Politik, Pelitarakyat.id — Peringatan Hari Guru Sedunia atau World Teachers’s Day jatuh pada Kamis, 5 Oktober 2023. 

Melansir laman UNESCO, tema Hari Guru Sedunia 2023 yang diusung adalah “The teachers we need for the education we want: The global imperative to reverse the teacher shortage”. Artinya, “Guru yang kita butuhkan untuk pendidikan yang kita inginkan: Keharusan global untuk mengatasi kekurangan guru”.

Di momentum World Teachers’s Day, Calon Anggota DPRD Bulukumba, Akhmad Irfan memberi tanggapan terkait kondisi guru secara garis besar di Indonesia. 

Caleg DPRD Bulukumba Dapil I Ujung Bulu – Ujung Loe Partai PKS itu menjelaskan bahwa hari guru belum menjadi sesuatu yang membanggakan di Indonesia. 

“Masih ada pelecehan terhadap profesi guru dengan asumsi orang tua menggaji guru, sehingga guru harus taat kepada yang menggaji. Kalau menggunakan logika begini ya repot! Akibatnya, ada orang tua yang memarahi guru gara-gara nilai anaknya yang tidak sesuai harapan,” kata dia. 

Menurut Irfan, Guru belum mendapatkan penghargaan yang layak, terutama di daerah. Kekurangan guru tidak diselesaikan dengan merekrut lebih banyak guru, tetapi mengambil tenaga honorer. 

“Saya belum bisa memahami logikanya, selain bahwa gaji guru honorer itu lebih rendah dari guru tetap. Apakah demi alasan penghematan? Saya tidak tahu,” ungkapnya. 
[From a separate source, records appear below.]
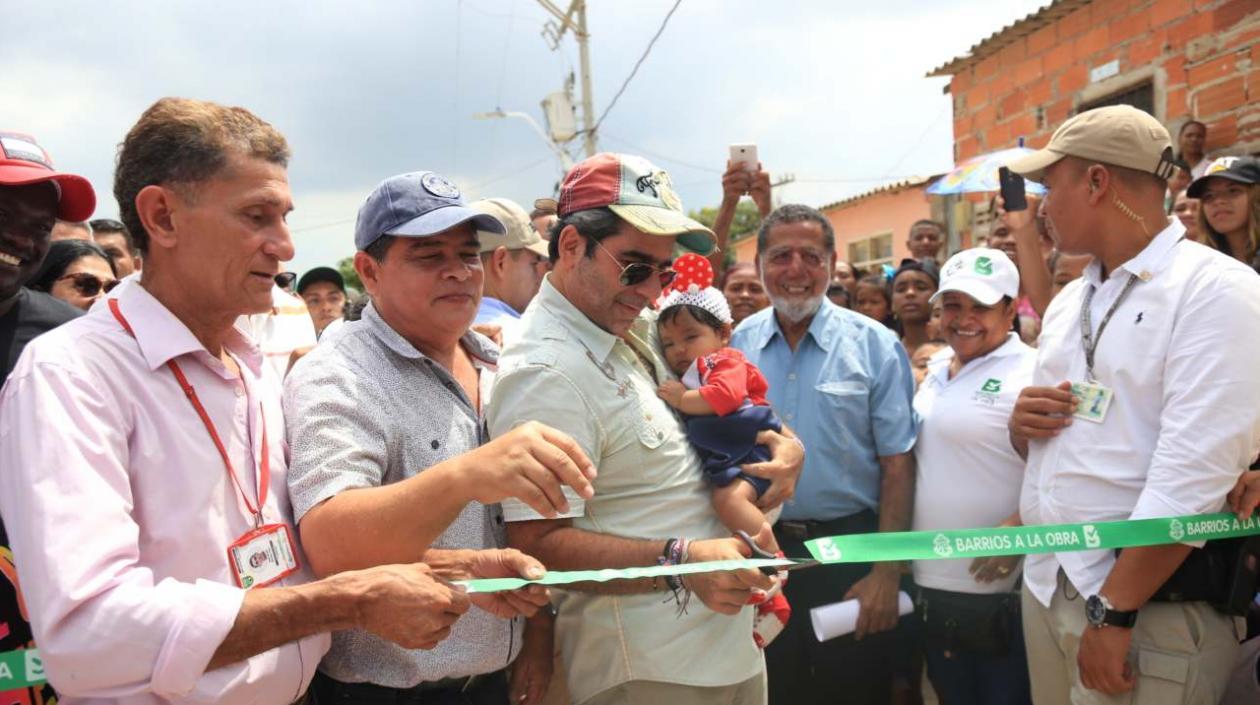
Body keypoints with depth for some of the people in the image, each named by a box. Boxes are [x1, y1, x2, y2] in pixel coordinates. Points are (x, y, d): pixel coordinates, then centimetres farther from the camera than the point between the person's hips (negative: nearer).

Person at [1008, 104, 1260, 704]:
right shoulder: (1070, 301, 12)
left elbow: (1194, 476, -21)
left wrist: (1114, 610, -21)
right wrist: (1022, 424, -4)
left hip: (1151, 606, -7)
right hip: (1045, 584, 7)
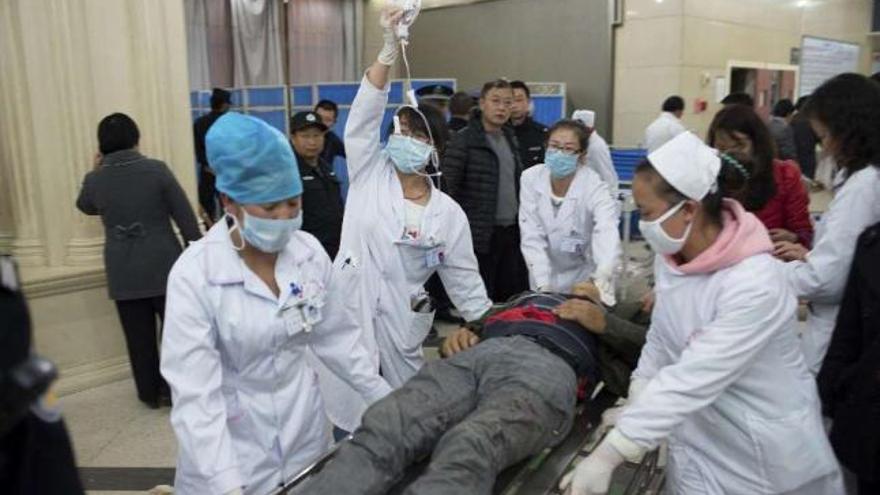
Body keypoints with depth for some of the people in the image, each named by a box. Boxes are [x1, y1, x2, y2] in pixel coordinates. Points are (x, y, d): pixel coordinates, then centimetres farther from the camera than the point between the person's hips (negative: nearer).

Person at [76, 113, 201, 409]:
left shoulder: (94, 179, -2)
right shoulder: (157, 170, -10)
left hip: (123, 273, 2)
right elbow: (185, 216, -7)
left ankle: (151, 394, 23)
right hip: (164, 266, -2)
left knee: (139, 336, 11)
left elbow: (85, 207, 22)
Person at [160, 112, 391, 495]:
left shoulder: (309, 251, -8)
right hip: (229, 448, -3)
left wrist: (385, 398, 3)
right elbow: (194, 393, -23)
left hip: (305, 433, 4)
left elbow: (337, 335, 2)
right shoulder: (194, 275, -20)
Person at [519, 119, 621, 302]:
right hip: (545, 276, 2)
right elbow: (532, 237, -17)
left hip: (584, 278, -2)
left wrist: (602, 278, -57)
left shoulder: (594, 187, -21)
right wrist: (543, 285, -29)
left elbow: (608, 233, -39)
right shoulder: (531, 179, -14)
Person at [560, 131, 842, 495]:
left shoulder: (755, 285, -29)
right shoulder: (670, 259, -6)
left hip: (766, 456, -5)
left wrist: (608, 455, -33)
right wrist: (634, 410, -5)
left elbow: (691, 381, -32)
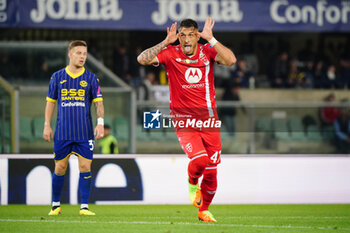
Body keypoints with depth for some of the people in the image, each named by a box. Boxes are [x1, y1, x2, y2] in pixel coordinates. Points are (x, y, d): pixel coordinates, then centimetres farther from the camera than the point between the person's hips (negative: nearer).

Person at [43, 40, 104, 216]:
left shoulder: (91, 78, 5)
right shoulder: (57, 77, 7)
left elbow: (98, 102, 4)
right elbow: (50, 102, 12)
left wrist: (100, 123, -10)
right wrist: (47, 125, 6)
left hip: (84, 132, 0)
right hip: (63, 132, 0)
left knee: (85, 167, -6)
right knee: (60, 168, 3)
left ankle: (84, 206, -1)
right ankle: (56, 205, 17)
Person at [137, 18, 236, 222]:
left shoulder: (207, 51, 2)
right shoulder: (170, 54, -2)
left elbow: (231, 60, -16)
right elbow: (142, 59, -14)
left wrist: (211, 39, -19)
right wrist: (166, 43, -19)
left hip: (209, 119, 2)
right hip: (183, 119, -2)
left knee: (211, 170, 4)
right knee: (200, 159, -25)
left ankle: (204, 210, 29)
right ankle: (192, 184, 10)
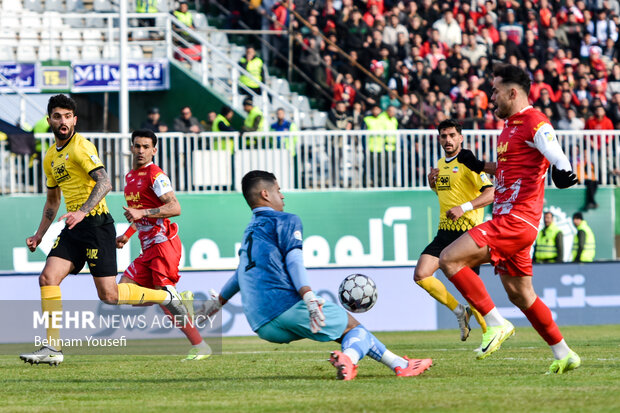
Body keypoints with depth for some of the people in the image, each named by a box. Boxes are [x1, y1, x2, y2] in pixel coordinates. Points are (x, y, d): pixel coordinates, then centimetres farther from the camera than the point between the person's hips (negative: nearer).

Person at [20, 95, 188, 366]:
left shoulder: (81, 147, -11)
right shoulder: (50, 157, 16)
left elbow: (104, 183, -23)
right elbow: (52, 201, 28)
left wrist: (82, 212, -35)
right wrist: (39, 235, 21)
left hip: (96, 224, -8)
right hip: (73, 229, 8)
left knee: (108, 295, -7)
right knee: (48, 278, -9)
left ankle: (165, 296, 17)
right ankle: (53, 348, -6)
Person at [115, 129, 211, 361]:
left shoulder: (155, 176, -10)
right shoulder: (130, 177, 18)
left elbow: (175, 208, -21)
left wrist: (142, 213, -27)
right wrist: (127, 235, 23)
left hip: (163, 243, -9)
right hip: (149, 247, 9)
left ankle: (200, 346, -10)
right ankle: (181, 300, 12)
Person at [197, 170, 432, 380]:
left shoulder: (249, 232, 29)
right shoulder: (285, 220, 6)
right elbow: (293, 260, -11)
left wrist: (219, 301, 59)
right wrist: (308, 297, -25)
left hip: (262, 326, 7)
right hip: (285, 303, -7)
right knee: (352, 326, 2)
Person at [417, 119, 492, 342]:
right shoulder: (440, 164, 16)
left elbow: (491, 193, -18)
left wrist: (463, 208, -29)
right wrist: (432, 182, 10)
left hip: (467, 232, -7)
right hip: (444, 232, 7)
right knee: (420, 275, -8)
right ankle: (459, 311, 7)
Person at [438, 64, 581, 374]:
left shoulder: (534, 123, -12)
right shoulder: (510, 125, 18)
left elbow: (559, 159, -24)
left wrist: (562, 173, -45)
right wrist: (480, 166, 32)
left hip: (517, 220, -10)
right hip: (508, 220, 10)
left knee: (449, 259, -18)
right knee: (519, 294, 15)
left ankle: (496, 324, -14)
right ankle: (564, 355, 22)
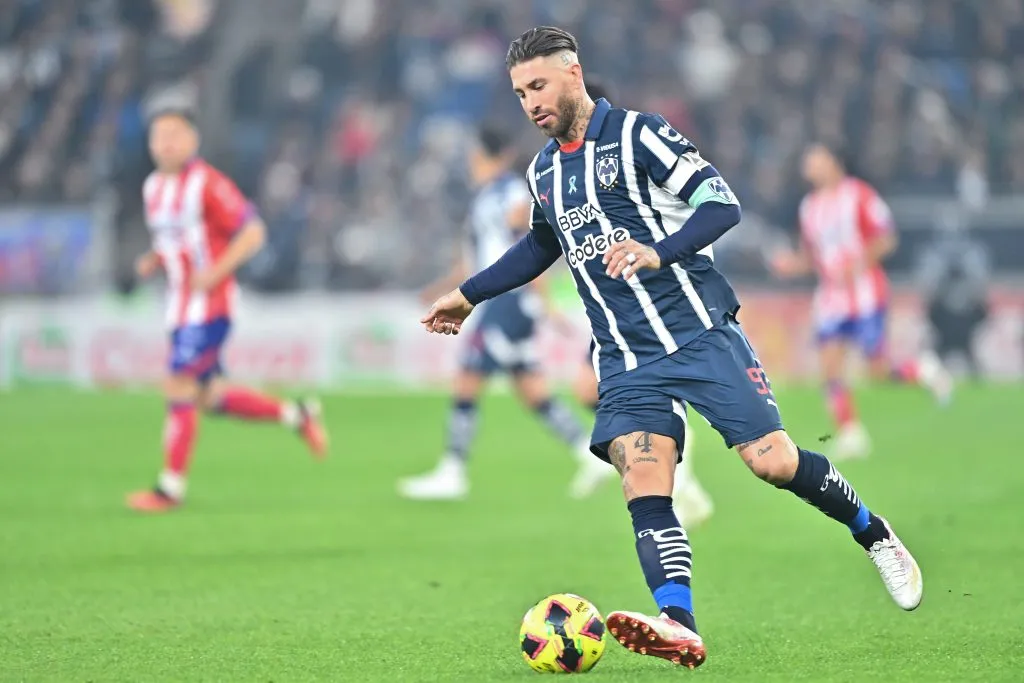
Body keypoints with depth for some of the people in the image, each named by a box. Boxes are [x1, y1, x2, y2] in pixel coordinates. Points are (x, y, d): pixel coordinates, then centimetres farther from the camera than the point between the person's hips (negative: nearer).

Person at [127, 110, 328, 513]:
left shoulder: (207, 184, -12)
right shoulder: (153, 187, 12)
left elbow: (252, 232, -12)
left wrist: (215, 273, -21)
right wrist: (152, 262, 4)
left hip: (209, 304, -8)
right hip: (180, 307, 8)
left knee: (179, 387, -11)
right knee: (209, 397, 10)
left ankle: (171, 487, -4)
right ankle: (296, 415, 26)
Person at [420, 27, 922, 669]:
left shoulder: (635, 134, -5)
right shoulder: (543, 172, 16)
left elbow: (722, 202, -13)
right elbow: (542, 244, 36)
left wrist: (659, 253, -29)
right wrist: (469, 295, 36)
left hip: (700, 332, -5)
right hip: (627, 360, 5)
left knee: (772, 460, -12)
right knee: (643, 485, -17)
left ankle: (876, 536, 15)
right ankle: (678, 627, -32)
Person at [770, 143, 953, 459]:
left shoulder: (859, 195, -4)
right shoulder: (810, 206, 12)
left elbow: (887, 240, -7)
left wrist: (860, 262, -22)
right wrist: (792, 264, -2)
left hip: (865, 292, -5)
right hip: (830, 299, 5)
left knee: (879, 370, -7)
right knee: (830, 367, -8)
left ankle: (923, 370, 22)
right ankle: (850, 434, -3)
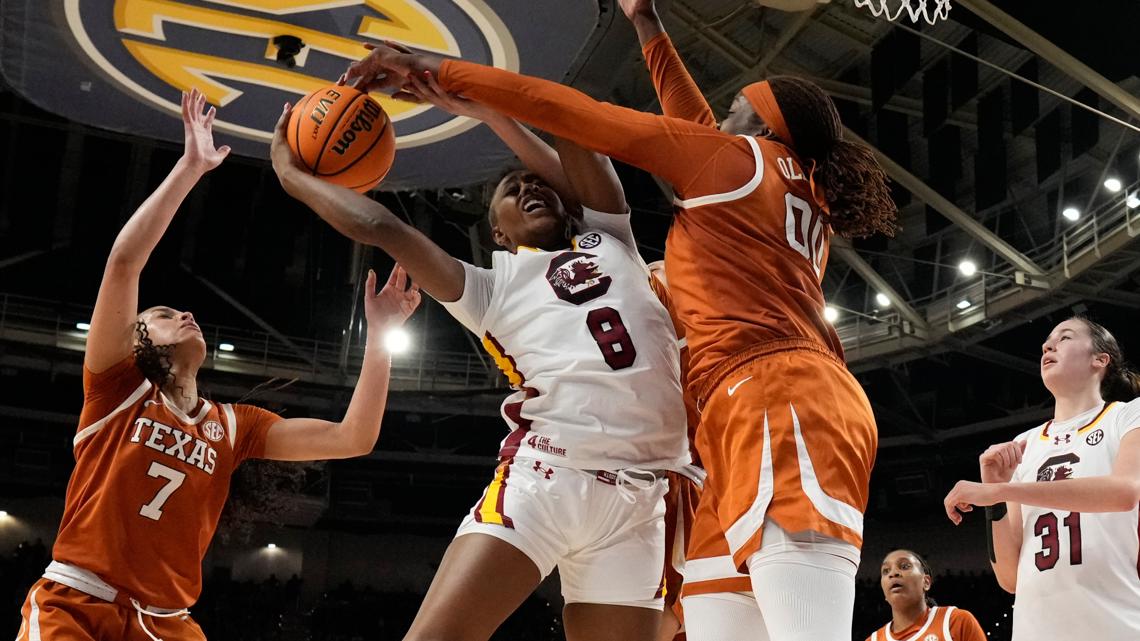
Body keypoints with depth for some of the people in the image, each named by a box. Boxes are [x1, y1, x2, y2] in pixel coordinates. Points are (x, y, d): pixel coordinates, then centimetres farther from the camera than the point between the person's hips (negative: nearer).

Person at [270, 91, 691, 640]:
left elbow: (576, 140, 15)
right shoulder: (492, 289, 19)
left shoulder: (610, 239, 22)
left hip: (640, 494, 1)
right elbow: (381, 227, 15)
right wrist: (291, 173, 21)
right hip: (544, 474, -1)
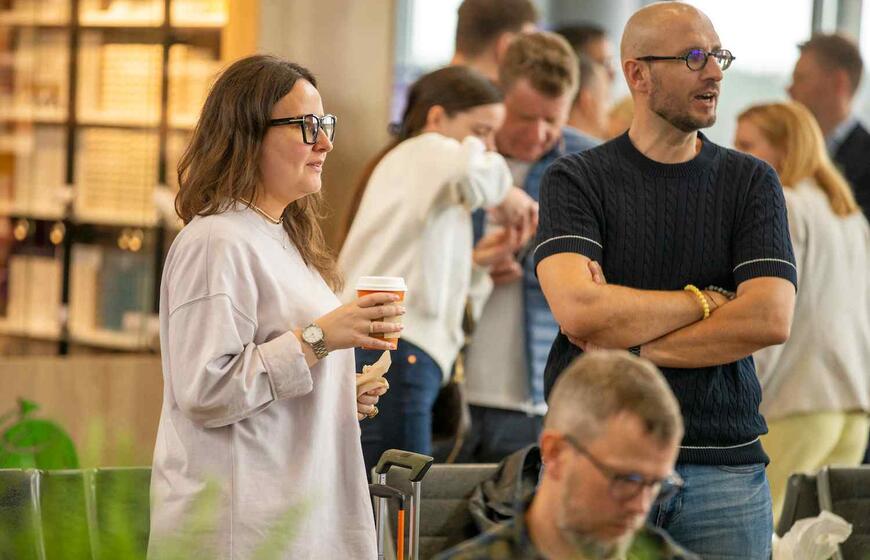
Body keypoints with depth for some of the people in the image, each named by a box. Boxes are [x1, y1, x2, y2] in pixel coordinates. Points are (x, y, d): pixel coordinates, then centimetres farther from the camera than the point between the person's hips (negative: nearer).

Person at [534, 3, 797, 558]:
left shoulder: (751, 181, 6)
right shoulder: (576, 179, 1)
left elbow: (771, 319, -8)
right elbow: (579, 311, -15)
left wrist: (623, 341, -10)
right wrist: (707, 299, -6)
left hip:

Ia menyebutkan bahwa prestasi guru dalam mengajar dihargai sebatas nilai yang diraih siswanya. “Tentu Ini jelas logika yang salah, karena hasil belajar adalah kolaborasi guru yang mengajar dengan baik, dan siswa yang mau belajar. Akibat dari logika salah itu, guru yang mengajar dengan baik tidak dihargai ketika nilai siswa yang diajarnya buruk,” kata dia.

Namun, lanjut Irfan, guru yang mengajar ala kadarnya justru dihargai, karena nilai siswanya baik. Bahkan sistem akreditasi masih menggunakan logika yang salah ini.

“Poin pentingnya adalah guru harus di lindungi agar tidak semata-mata menjadi pengajar tapi mendidik,” tutup dia.

Sekadar diketahui, sejarah hari guru sedunia dimulai saat UNESCO (Organisasi Pendidikan, Keilmuan, dan Kebudayaan Perserikatan Bangsa-Bangsa) mencanangkan Hari Guru Sedunia yang pertama diperingati pada tanggal 5 Oktober 1994.

Peringatan ini memperingati hari jadi diadopsinya Rekomendasi ILO/UNESCO tentang Status Guru tahun 1966.

Hal tersebut, berkaitan menetapkan tolak ukur mengenai hak dan tanggung jawab guru, standar untuk persiapan awal dan pendidikan lanjutan, perekrutan, pekerjaan, dan kondisi belajar mengajar mereka.

Hari Guru Sedunia diselenggarakan bersama Organisasi Buruh Internasional (ILO), UNICEF dan Education International (EI). Berbagai upacara dan penghargaan diberikan bagi guru-guru dunia yang telah melampaui ekspektasi untuk profesinya.

Banyak negara mengadakan kompetisi di mana pendidik khusus dapat dinominasikan untuk memenangkan gelar penting guru terbaik.

Saat ini, Hari Guru Sedunia telah dirayakan di lebih dari 100 negara.